The research, published in Nature Communications and involving the National Institute for Health and Care Research (NIHR) UCLH Biomedical Research Centre, examined electroencephalogram (EEG) scans from electrodes in the brains of 25 patients with focal epilepsy (a type of epilepsy characterised by seizures arising from a specific part of the brain), while they carried out an associative memory task.

The electrodes had been placed in the patients’ brains to localise abnormal activity and inform surgical treatment.

During the task, participants were presented with 27 pairs of images that remained on a screen for six seconds. The images were in nine groups of three — each group featuring a picture of a person, a place and an object. In each case, participants had to remember which images had been grouped together. EEG data were recorded continuously throughout the task.

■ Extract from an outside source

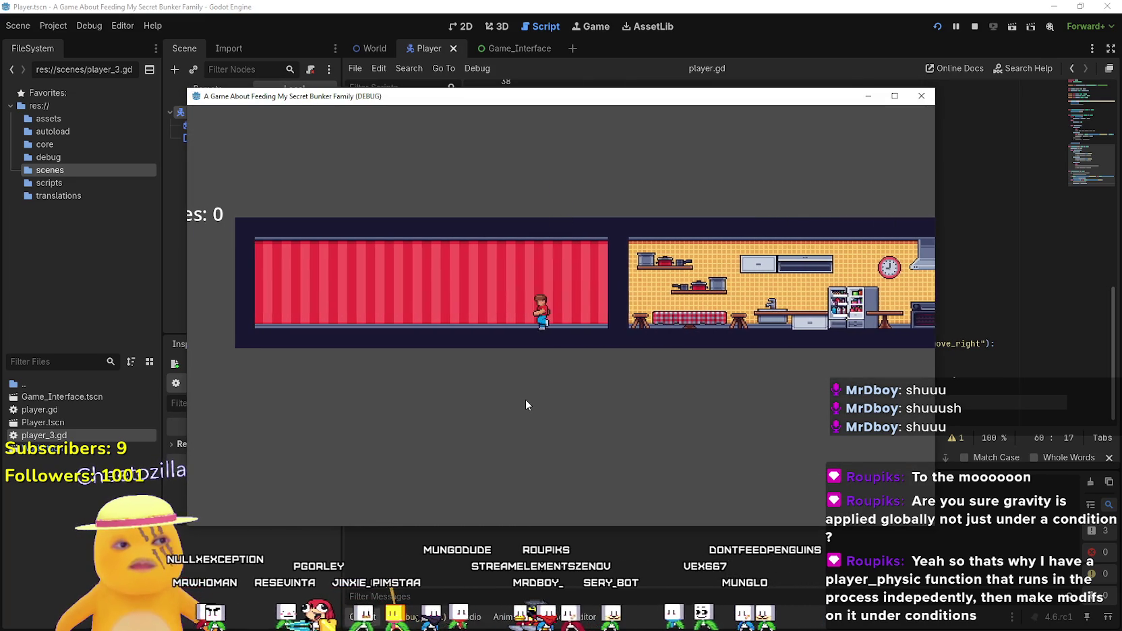
{"action": "key", "text": "Right"}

After reviewing the EEG data, the team found that the brains of people with epilepsy were producing slow waves — lasting less than one second — while they were awake and taking part in the task.

The occurrence of these “wake” slow waves increased in line with increases in brain excitability and decreased the impact of epileptic spikes on brain activity.

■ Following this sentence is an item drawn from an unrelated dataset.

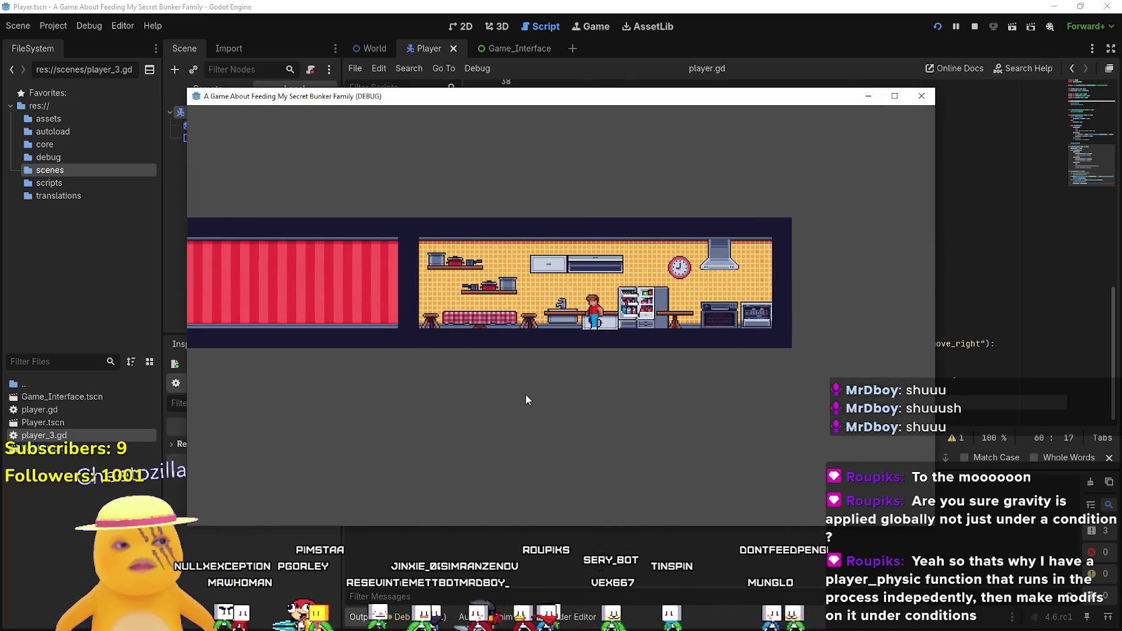
{"action": "key", "text": "Right"}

In particular, there was a decrease in the “firing” of nerve cells, which the researchers say could protect against epileptic activity.

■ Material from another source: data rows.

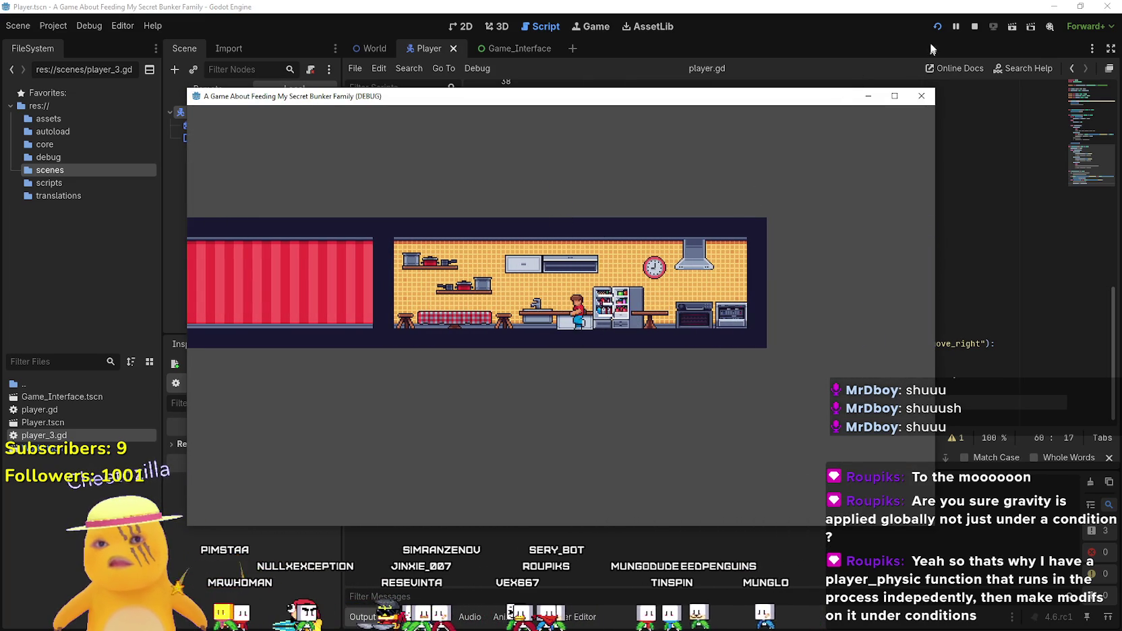
{"action": "left_click", "coordinate": [975, 26]}
- Look over lines 33–36 of process_states in player.gd
{"action": "scroll", "coordinate": [686, 318], "scroll_direction": "up", "scroll_amount": 7}
{"action": "mouse_move", "coordinate": [674, 358]}
{"action": "left_mouse_down"}
{"action": "mouse_move", "coordinate": [475, 325]}
{"action": "mouse_move", "coordinate": [475, 314]}
{"action": "left_mouse_up"}
{"action": "left_click", "coordinate": [683, 386]}
{"action": "scroll", "coordinate": [678, 377], "scroll_direction": "down", "scroll_amount": 3}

Senior author, Professor Matthew Walker (UCL Queen Square Institute of Neurology), said: “Sleep is crucial for repair, maintenance and resetting brain activity. When we are awake we experience a progressive increase in brain excitability, which is redressed during sleep.

“Recent studies have indicated that a specific form of brain activity, slow waves during sleep, play a crucial role in these restorative functions. We wanted to address whether these ‘sleep’ slow waves could occur during wakefulness in response to abnormal increases in brain activity associated with epilepsy.

“This study unveils, for the first time, a potential protective mechanism, ‘wake’ slow waves, employed by the brain to counteract epileptic activity. This mechanism takes advantage of protective brain activity that normally occurs during sleep, but, in people with epilepsy, can occur during wakefulness.”

As part of the research, the team also wanted to test if the occurrence of “wake” slow waves had any negative effects on cognitive function.

During the memory task, researchers found that the “wake” slow waves reduced nerve cell activity and so affected cognitive performance — increasing the length of time required by patients to complete the task.

The team reported that for each increase of one slow wave per second, the reaction time increased by 0.56 seconds.

Professor Walker said: “This observation suggests that the cognitive difficulties — in particularly, memory deficits — experienced by individuals with epilepsy may be attributed, in part, to the brief impairments induced by these slow waves.”

The team hope that future studies will be able to increase such activity as a potential novel treatment for people with epilepsy.

Lead author, Dr Laurent Sheybani (UCL Queen Square Institute of Neurology), said: “The parallel between the function of slow waves during sleep and, here, their beneficial impact in a pathological condition, is particularly interesting.

“Our study suggests that a naturally occurring activity is employed by the brain to offset pathological activities; however, this comes with a price, since ‘wake’ slow waves are shown to impact on memory performance.

“From a purely neurobiological perspective, the research also reinforces the idea that sleep activity can happen in specific areas of the brain, rather than occurring evenly throughout the brain.”

The research was funded by the Medical Research Council, Wellcome, UCLH Biomedical Research Centre and The Swiss National Science Foundation.